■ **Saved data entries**
──────────────────────────────
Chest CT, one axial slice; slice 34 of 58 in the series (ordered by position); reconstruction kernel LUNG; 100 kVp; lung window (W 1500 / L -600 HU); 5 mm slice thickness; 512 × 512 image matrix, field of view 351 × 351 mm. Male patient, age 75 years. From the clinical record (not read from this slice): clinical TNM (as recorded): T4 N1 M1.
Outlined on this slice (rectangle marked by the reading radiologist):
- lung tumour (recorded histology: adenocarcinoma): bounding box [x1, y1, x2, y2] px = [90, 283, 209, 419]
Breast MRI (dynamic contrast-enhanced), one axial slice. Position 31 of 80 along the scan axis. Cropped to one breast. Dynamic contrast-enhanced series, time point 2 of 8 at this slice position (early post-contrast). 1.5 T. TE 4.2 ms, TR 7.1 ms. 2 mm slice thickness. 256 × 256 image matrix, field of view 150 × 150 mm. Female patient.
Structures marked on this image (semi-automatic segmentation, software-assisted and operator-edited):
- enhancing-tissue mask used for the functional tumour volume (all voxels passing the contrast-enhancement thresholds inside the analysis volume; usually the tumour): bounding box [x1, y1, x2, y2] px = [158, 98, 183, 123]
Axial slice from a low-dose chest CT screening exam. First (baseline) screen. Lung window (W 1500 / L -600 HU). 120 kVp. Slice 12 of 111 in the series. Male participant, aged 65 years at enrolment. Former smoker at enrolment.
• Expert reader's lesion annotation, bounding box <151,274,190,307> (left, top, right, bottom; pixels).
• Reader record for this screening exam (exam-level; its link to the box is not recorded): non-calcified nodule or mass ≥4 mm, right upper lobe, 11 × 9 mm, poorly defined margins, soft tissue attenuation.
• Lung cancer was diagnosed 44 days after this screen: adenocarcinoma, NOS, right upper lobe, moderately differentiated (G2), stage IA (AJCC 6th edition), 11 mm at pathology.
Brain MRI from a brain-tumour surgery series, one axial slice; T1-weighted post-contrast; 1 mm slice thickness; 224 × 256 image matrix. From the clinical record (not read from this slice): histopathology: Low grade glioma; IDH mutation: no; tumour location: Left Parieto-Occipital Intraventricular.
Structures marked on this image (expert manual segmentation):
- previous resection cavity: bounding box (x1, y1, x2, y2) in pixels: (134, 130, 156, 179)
──────────────────────────────
■ **Work to complete**
Repeat the records above exactly, leaving none out.

■ **Written solution**
Chest CT, one axial slice; slice 34 of 58 in the series (ordered by position); reconstruction kernel LUNG; 100 kVp; lung window (W 1500 / L -600 HU); 5 mm slice thickness; 512 × 512 image matrix, field of view 351 × 351 mm. Male patient, age 75 years. From the clinical record (not read from this slice): clinical TNM (as recorded): T4 N1 M1.
Outlined on this slice (rectangle marked by the reading radiologist):
- lung tumour (recorded histology: adenocarcinoma): bounding box [x1, y1, x2, y2] px = [90, 283, 209, 419]
Breast MRI (dynamic contrast-enhanced), one axial slice. Position 31 of 80 along the scan axis. Cropped to one breast. Dynamic contrast-enhanced series, time point 2 of 8 at this slice position (early post-contrast). 1.5 T. TE 4.2 ms, TR 7.1 ms. 2 mm slice thickness. 256 × 256 image matrix, field of view 150 × 150 mm. Female patient.
Structures marked on this image (semi-automatic segmentation, software-assisted and operator-edited):
- enhancing-tissue mask used for the functional tumour volume (all voxels passing the contrast-enhancement thresholds inside the analysis volume; usually the tumour): bounding box [x1, y1, x2, y2] px = [158, 98, 183, 123]
Axial slice from a low-dose chest CT screening exam. First (baseline) screen. Lung window (W 1500 / L -600 HU). 120 kVp. Slice 12 of 111 in the series. Male participant, aged 65 years at enrolment. Former smoker at enrolment.
• Expert reader's lesion annotation, bounding box <151,274,190,307> (left, top, right, bottom; pixels).
• Reader record for this screening exam (exam-level; its link to the box is not recorded): non-calcified nodule or mass ≥4 mm, right upper lobe, 11 × 9 mm, poorly defined margins, soft tissue attenuation.
• Lung cancer was diagnosed 44 days after this screen: adenocarcinoma, NOS, right upper lobe, moderately differentiated (G2), stage IA (AJCC 6th edition), 11 mm at pathology.
Brain MRI from a brain-tumour surgery series, one axial slice; T1-weighted post-contrast; 1 mm slice thickness; 224 × 256 image matrix. From the clinical record (not read from this slice): histopathology: Low grade glioma; IDH mutation: no; tumour location: Left Parieto-Occipital Intraventricular.
Structures marked on this image (expert manual segmentation):
- previous resection cavity: bounding box (x1, y1, x2, y2) in pixels: (134, 130, 156, 179)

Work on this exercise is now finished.